According to Sushrutha, this is due to the affliction by vaayu - the foetus gets dried up, does not fill the mother's abodomen properly and quivers very slowly. The symptoms of this condition are as follows:-
After the fourth month of pregnancy (i.e after the attainment of saara by the foetus. If due to the intake of pungent and hot (ushna and teekshna) aahaaras, the mother has bleeding or any other type of yonisraavam (vaginal discharge), it may lead to the improper growth of the foetus and the delay in delivery. This condition is termed as Upavishtaka
Ghruthas which are generally given to treat afflictions of bhutas (semi divine beings) are prescribed o treat upavishtaka e.g. Vacha-ghrutha, guggulvaadi- ghrutha, mahapaishachika ghrutha. Also ghrutha medicated with jeevaneeya, bruhmaaneeya, madhura and vaathahara drugs can be given. Milk and meat soups medicated with the above groups of drugs or just milk and meat soups can be given without medication.
If the woman observes fasts, eats stale food, does not take fatty or oily substances and uses other vaatha vitiating articles, the foetus gets dessicated and does not grow. This foetus remains in the uterus for a very long time and does not quiver. This entity is termed as naagodara.
The treatment for naagodaram is same as that of Upavishtakam.
Due to obstruction in the srothases and due to vaatha the foetus becomes "leena"(clung or adhered). This foetus remains in the uterus for very long duration and gives rise to various complications.
Concluding Remarks *
As we had already outlined in the earlier chapters the local communities appear to have a very sound knowledge in the area of diagnosis of pregnancy. In other areas like the care of the pregnant woman and management of diseases during pregnancy there is a wealth of knowledge and several healthy traditions. However, knowledge is incomplete in some areas and it can be supplemented by inputs from ISMs. Certain practices have been identified which deserve to be investigated in greater detail.
However, it is most important that we need to examine and understand Lok Swaasthya Paramparaas free of any biased ideas.

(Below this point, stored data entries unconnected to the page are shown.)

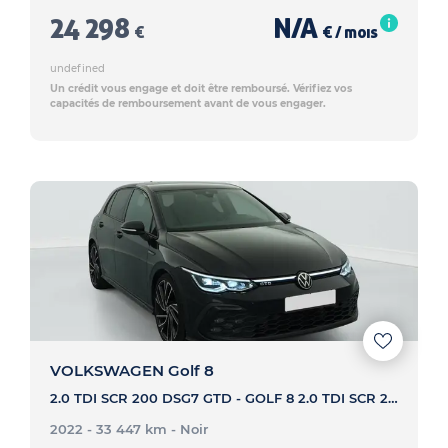
24 298
N/A
€
€ / mois
undefined
Un crédit vous engage et doit être remboursé. Vérifiez vos
capacités de remboursement avant de vous engager.
VOLKSWAGEN Golf 8
2.0 TDI SCR 200 DSG7 GTD - GOLF 8 2.0 TDI SCR 200 DSG7 GTD
2022 - 33 447 km
- Noir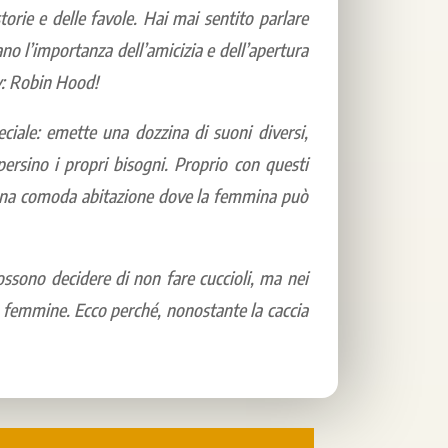
orie e delle favole. Hai mai sentito parlare
ano l’importanza dell’amicizia e dell’apertura
ey: Robin Hood!
iale: emette una dozzina di suoni diversi,
ersino i propri bisogni. Proprio con questi
di una comoda abitazione dove la femmina può
ssono decidere di non fare cuccioli, ma nei
 le femmine. Ecco perché, nonostante la caccia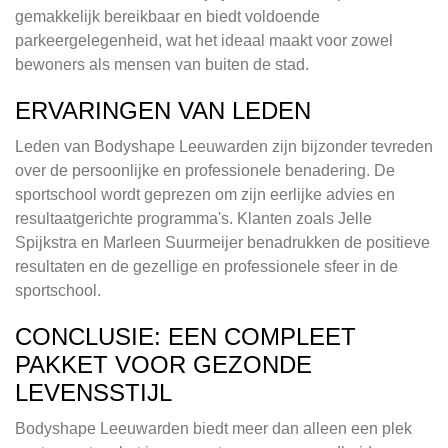
gemakkelijk bereikbaar en biedt voldoende
parkeergelegenheid, wat het ideaal maakt voor zowel
bewoners als mensen van buiten de stad.
ERVARINGEN VAN LEDEN
Leden van Bodyshape Leeuwarden zijn bijzonder tevreden
over de persoonlijke en professionele benadering. De
sportschool wordt geprezen om zijn eerlijke advies en
resultaatgerichte programma's. Klanten zoals Jelle
Spijkstra en Marleen Suurmeijer benadrukken de positieve
resultaten en de gezellige en professionele sfeer in de
sportschool.
CONCLUSIE: EEN COMPLEET
PAKKET VOOR GEZONDE
LEVENSSTIJL
Bodyshape Leeuwarden biedt meer dan alleen een plek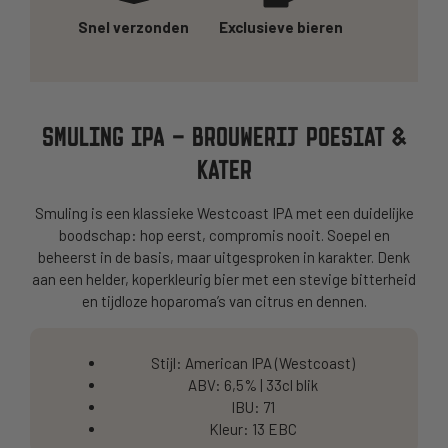
Snel verzonden
Exclusieve bieren
SMULING IPA – BROUWERIJ POESIAT &
KATER
Smuling is een klassieke Westcoast IPA met een duidelijke
boodschap: hop eerst, compromis nooit. Soepel en
beheerst in de basis, maar uitgesproken in karakter. Denk
aan een helder, koperkleurig bier met een stevige bitterheid
en tijdloze hoparoma’s van citrus en dennen.
Stijl: American IPA (Westcoast)
ABV: 6,5% | 33cl blik
IBU: 71
Kleur: 13 EBC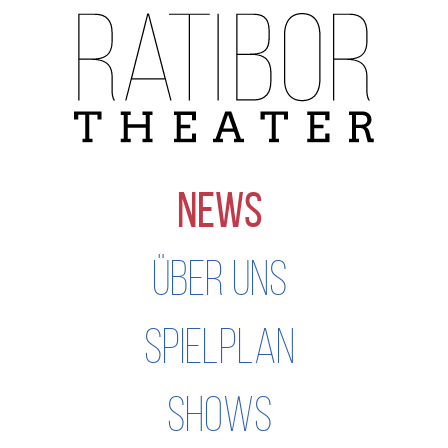
Navigation
überspringen
NEWS
ÜBER UNS
SPIELPLAN
SHOWS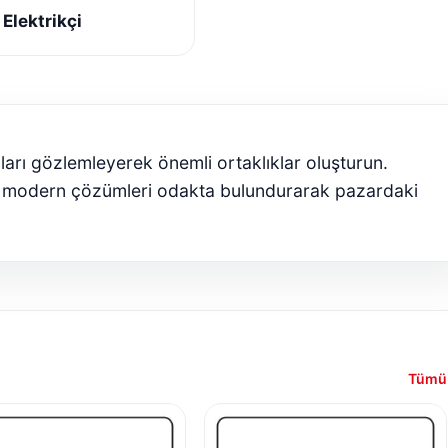
Elektrikçi
ları gözlemleyerek önemli ortaklıklar oluşturun.
 modern çözümleri odakta bulundurarak pazardaki
Tümü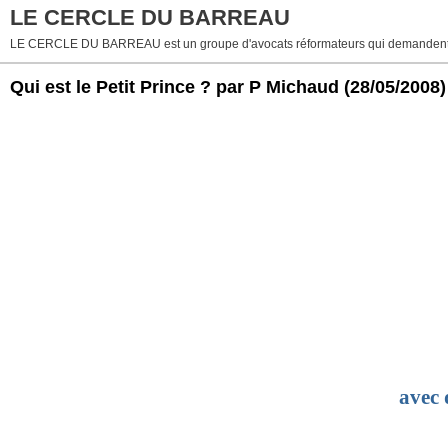
LE CERCLE DU BARREAU
LE CERCLE DU BARREAU est un groupe d'avocats réformateurs qui demandent 
Qui est le Petit Prince ? par P Michaud
(28/05/2008)
avec 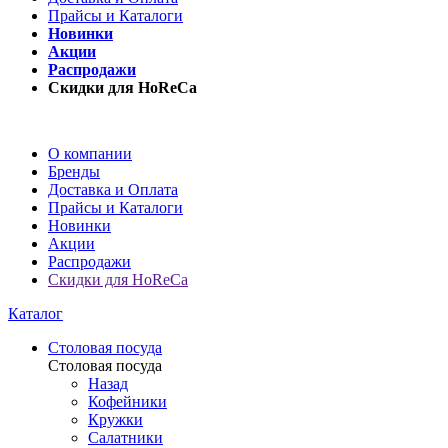
Прайсы и Каталоги
Новинки
Акции
Распродажи
Скидки для HoReCa
О компании
Бренды
Доставка и Оплата
Прайсы и Каталоги
Новинки
Акции
Распродажи
Скидки для HoReCa
Каталог
Столовая посуда
Столовая посуда
Назад
Кофейники
Кружки
Салатники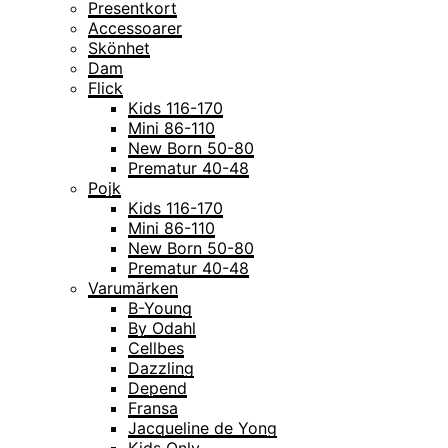
Presentkort
Accessoarer
Skönhet
Dam
Flick
Kids 116-170
Mini 86-110
New Born 50-80
Prematur 40-48
Pojk
Kids 116-170
Mini 86-110
New Born 50-80
Prematur 40-48
Varumärken
B-Young
By Odahl
Cellbes
Dazzling
Depend
Fransa
Jacqueline de Yong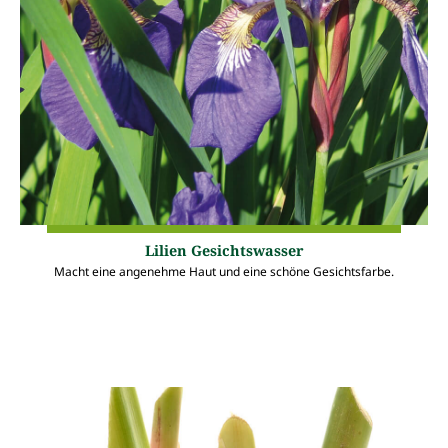
Lilien Gesichtswasser
Macht eine angenehme Haut und eine schöne Gesichtsfarbe.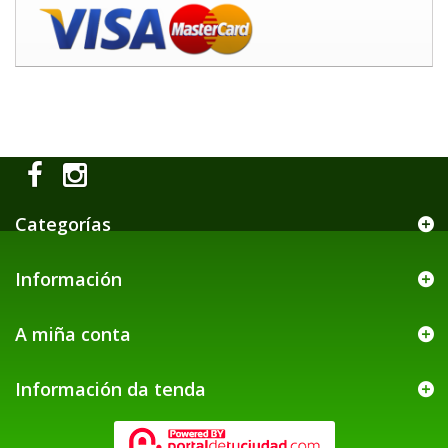
Categorías
Información
A miña conta
Información da tenda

There are still a large number of "educational" pamphlets and material prepared by various government agencies that are now in circulation which reflect a Western ethno-centric bias. Some of them label several of our peoples practices are superstition, because of such a biased view point - namely the failure to look at the practices also from the point of view of our own scientific traditions. For example a point of view of our own scientific traditions. For example a pamphlet on Nutrition published by one of our prestigeous research institution has devoted a chapter to "Care of the pregnant woman". It says that - "There are other pregnant woman who believe that foods like egg, meat, pappaya etc. are "hot" foods and causes abortion..... All these beliefs have no scientific basis"(13).
Such short sighted attitudes prevail not only among academicians and researchers but they also seem to prevail among community health workers who presumably have a much more thorough and intimate knowledge of local practices and customs etc. For example a well known book that is meant to educate health workers states that "a lot of people believe that there are many kinds of foods that will hurt them or that they should not eat when they are sick. They may think of some kind of foods for "hot" sicknesses and "cold" foods for cold sicknesses. They may also avoid some foods which they have "pittham" or they may believe that many foods are for a mother with a new-born child. These beliefs may do more harm than good" (14).
The above examples have been good to illustrate the fact that all these evaluations and educational material have been produced with a high degree of ethno-centric bias. It would be necessary to rid ourselves of this limitation and understand these practices also from the point of view of our own scientific traditions, if we are to build on the strengths of these practices.
Since the material is continued in Part II a detailed overall conclusion will be given later; only some remarks are now presented.